Tanta maturidade a impulsionou cedo para os caminhos da iniciação científica e, logo em seguida, do mestrado. “Se você gosta e entra em contato com algo novo, você vai querer aprender mais e saber mais. Aí é os professores que você encontra pelo caminho que farão toda diferença”. Filha de professor de Matemática, Aline destaca a importância de todos aqueles que cruzaram seu caminho na UFPR. Desde os que encontrou em sala de aula, até os orientadores das pesquisas e do Programa de Iniciação Científica e Mestrado, o PICME. “Foi uma formação bastante sólida, desde o início, com muitas atividades, seminários de pesquisas, seminários de pós-graduação”.
Vida no exterior e promessa da Matemática
Foi também por conta do estímulo dos professores e professoras do departamento e da pós-graduação que Aline decidiu continuar sua carreira acadêmica no exterior. No início, achava que não era para ela, pois tinha que investir na formação em inglês e nos processos de aplicação, todos com um custo alto. Mas decidiu fazer cursos e se preparar para mais um desafio.

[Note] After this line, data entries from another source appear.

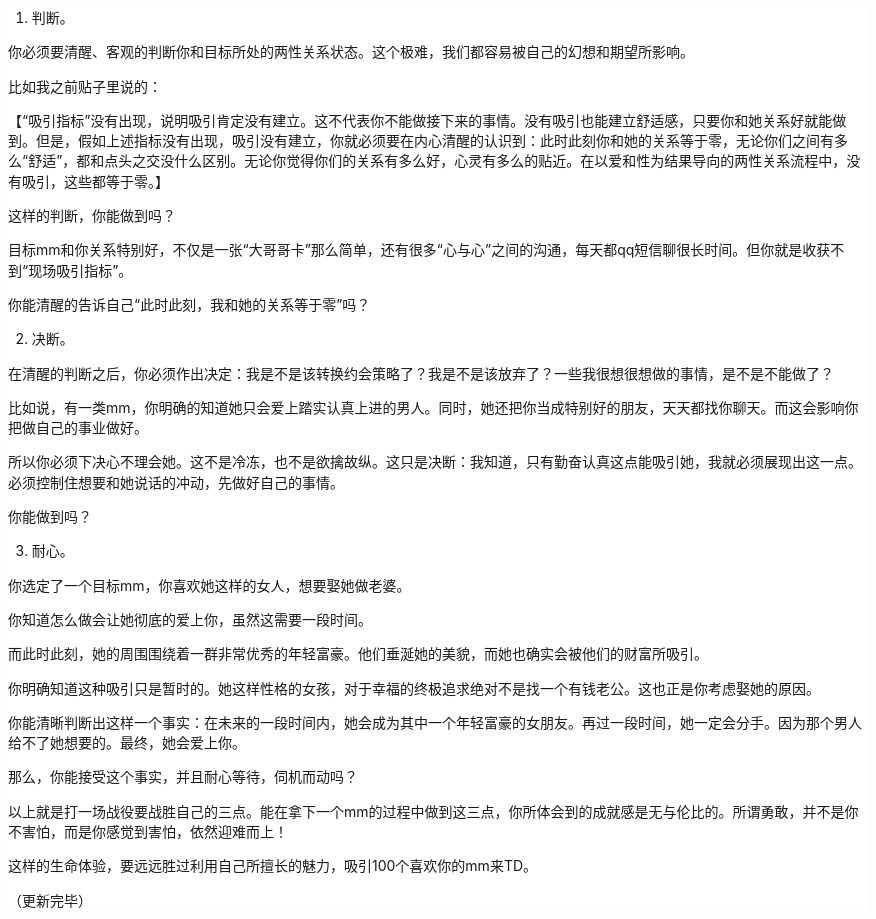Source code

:1. 判断。

你必须要清醒、客观的判断你和目标所处的两性关系状态。这个极难，我们都容易被自己的幻想和期望所影响。

比如我之前贴子里说的：

【“吸引指标”没有出现，说明吸引肯定没有建立。这不代表你不能做接下来的事情。没有吸引也能建立舒适感，只要你和她关系好就能做到。但是，假如上述指标没有出现，吸引没有建立，你就必须要在内心清醒的认识到：此时此刻你和她的关系等于零，无论你们之间有多么“舒适”，都和点头之交没什么区别。无论你觉得你们的关系有多么好，心灵有多么的贴近。在以爱和性为结果导向的两性关系流程中，没有吸引，这些都等于零。】

这样的判断，你能做到吗？

目标mm和你关系特别好，不仅是一张“大哥哥卡”那么简单，还有很多“心与心”之间的沟通，每天都qq短信聊很长时间。但你就是收获不到“现场吸引指标”。

你能清醒的告诉自己“此时此刻，我和她的关系等于零”吗？

2. 决断。

在清醒的判断之后，你必须作出决定：我是不是该转换约会策略了？我是不是该放弃了？一些我很想很想做的事情，是不是不能做了？

比如说，有一类mm，你明确的知道她只会爱上踏实认真上进的男人。同时，她还把你当成特别好的朋友，天天都找你聊天。而这会影响你把做自己的事业做好。

所以你必须下决心不理会她。这不是冷冻，也不是欲擒故纵。这只是决断：我知道，只有勤奋认真这点能吸引她，我就必须展现出这一点。必须控制住想要和她说话的冲动，先做好自己的事情。

你能做到吗？

3. 耐心。

你选定了一个目标mm，你喜欢她这样的女人，想要娶她做老婆。

你知道怎么做会让她彻底的爱上你，虽然这需要一段时间。

而此时此刻，她的周围围绕着一群非常优秀的年轻富豪。他们垂涎她的美貌，而她也确实会被他们的财富所吸引。

你明确知道这种吸引只是暂时的。她这样性格的女孩，对于幸福的终极追求绝对不是找一个有钱老公。这也正是你考虑娶她的原因。

你能清晰判断出这样一个事实：在未来的一段时间内，她会成为其中一个年轻富豪的女朋友。再过一段时间，她一定会分手。因为那个男人给不了她想要的。最终，她会爱上你。

那么，你能接受这个事实，并且耐心等待，伺机而动吗？

以上就是打一场战役要战胜自己的三点。能在拿下一个mm的过程中做到这三点，你所体会到的成就感是无与伦比的。所谓勇敢，并不是你不害怕，而是你感觉到害怕，依然迎难而上！

这样的生命体验，要远远胜过利用自己所擅长的魅力，吸引100个喜欢你的mm来TD。

（更新完毕）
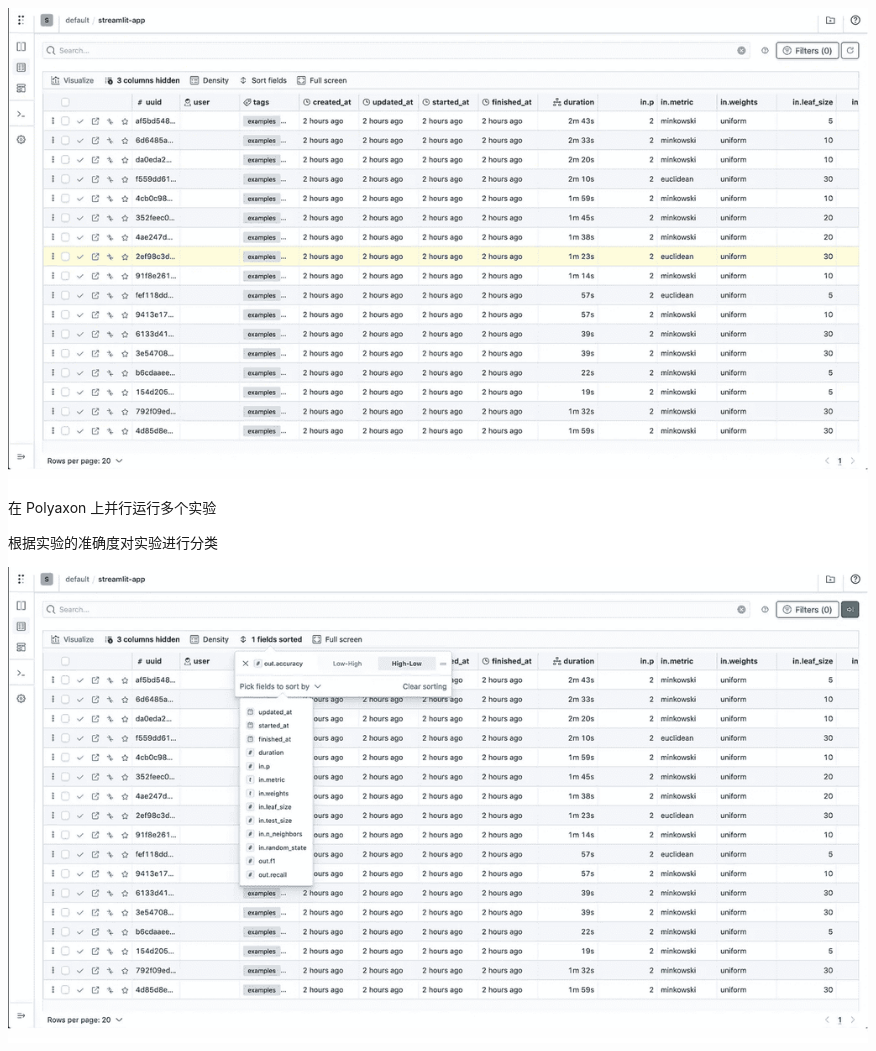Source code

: ![](img/9a243bddd97550c36e6b69009370b1e3.png)

在 Polyaxon 上并行运行多个实验

根据实验的准确度对实验进行分类

![](img/ebc4438c50a217ba51552e5e911ad106.png)
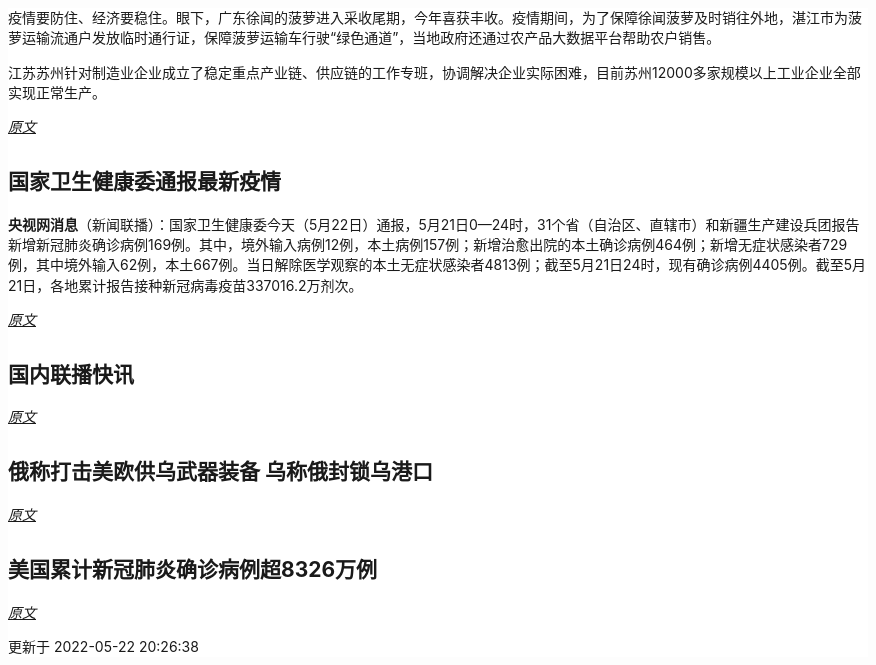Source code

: 疫情要防住、经济要稳住。眼下，广东徐闻的菠萝进入采收尾期，今年喜获丰收。疫情期间，为了保障徐闻菠萝及时销往外地，湛江市为菠萝运输流通户发放临时通行证，保障菠萝运输车行驶“绿色通道”，当地政府还通过农产品大数据平台帮助农户销售。

江苏苏州针对制造业企业成立了稳定重点产业链、供应链的工作专班，协调解决企业实际困难，目前苏州12000多家规模以上工业企业全部实现正常生产。

*[原文](https://tv.cctv.com/2022/05/22/VIDEMImiBzSXFfppRRIdIKsR220522.shtml)*


## 国家卫生健康委通报最新疫情

**央视网消息**（新闻联播）：国家卫生健康委今天（5月22日）通报，5月21日0—24时，31个省（自治区、直辖市）和新疆生产建设兵团报告新增新冠肺炎确诊病例169例。其中，境外输入病例12例，本土病例157例；新增治愈出院的本土确诊病例464例；新增无症状感染者729例，其中境外输入62例，本土667例。当日解除医学观察的本土无症状感染者4813例；截至5月21日24时，现有确诊病例4405例。截至5月21日，各地累计报告接种新冠病毒疫苗337016.2万剂次。

*[原文](https://tv.cctv.com/2022/05/22/VIDEhulRVwhprtbQ4TF6KDza220522.shtml)*


## 国内联播快讯



*[原文](https://tv.cctv.com/2022/05/22/VIDEuayLRpwhtXPstvEN6iXP220522.shtml)*


## 俄称打击美欧供乌武器装备 乌称俄封锁乌港口



*[原文](https://tv.cctv.com/2022/05/22/VIDExn0DO6754IAY1mPJmuCW220522.shtml)*


## 美国累计新冠肺炎确诊病例超8326万例



*[原文](https://tv.cctv.com/2022/05/22/VIDEQd8U8xrbKdzFAU2splJz220522.shtml)*


更新于 2022-05-22 20:26:38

A pesquisadora selecionou as universidades em que gostaria de trabalhar pensando naquelas que se destacavam na Geometria Diferencial ou Geometria Complexa. Também aproveitou a interlocução com os professores da UFPR, que indicaram nomes de possíveis orientadores. Aline aplicou para três universidades diferentes e, já em 2016, mesmo ano em que terminou o mestrado, era bolsista na Universidade da Pensilvânia, uma das mais tradicionais dos Estados Unidos.
Mesmo com uma adaptação difícil, por conta da saudade do Brasil e das diferenças com relação ao ensino, Aline abraçou os desafios. Desde o início, foi professora assistente, dando aulas de exercícios e corrigindo trabalhos dos alunos da graduação. No final do primeiro ano, sua pesquisa também passou por uma guinada para a Geometria Algébrica e para o estudo das fibrações elípticas.
Atualmente, seu interesse é entender a geometria dos toros, o que envolve uma média de oito horas diárias de concentração, na base do papel e da caneta. Alguns cálculos precisam do auxílio do computador, mas seu trabalho mais basilar é uma mescla de desenhos, com contas, somados ao processo de escrita da tese, que está na sua fase final. “Depois, tenho o objetivo de me candidatar a algum pós-doc. A ideia é continuar mais um tempo no exterior para fortalecer os contatos e construir novas colaborações”.
Modesta com suas conquistas, quase dez anos depois do ingresso na UFPR, a pesquisadora é também reconhecida como destaque nos Estados Unidos. Este ano, foi nominada no Dean Scholar 2020, homenagem concedida anualmente a alunos da Universidade da Pensilvânia que exibem desempenho acadêmico excepcional e são considerados promessa intelectual. Uma de suas professoras, Julia Hartmann, disse que as conquistas dela nesta área “ultrapassaram o que é típico de uma estudante em seu estágio em nosso programa”.
“A maior parte do meu trabalho envolve ler muito, aprender o que já foi feito e aprender as ferramentas que preciso”, explica. Mas ela reconhece que a dedicação e o zelo aos desafios também são parte de uma trajetória destacada como exemplar. “Eu tive muitas oportunidades desde que nasci, ter nascido onde nasci e estudado onde estudei é parte disso“.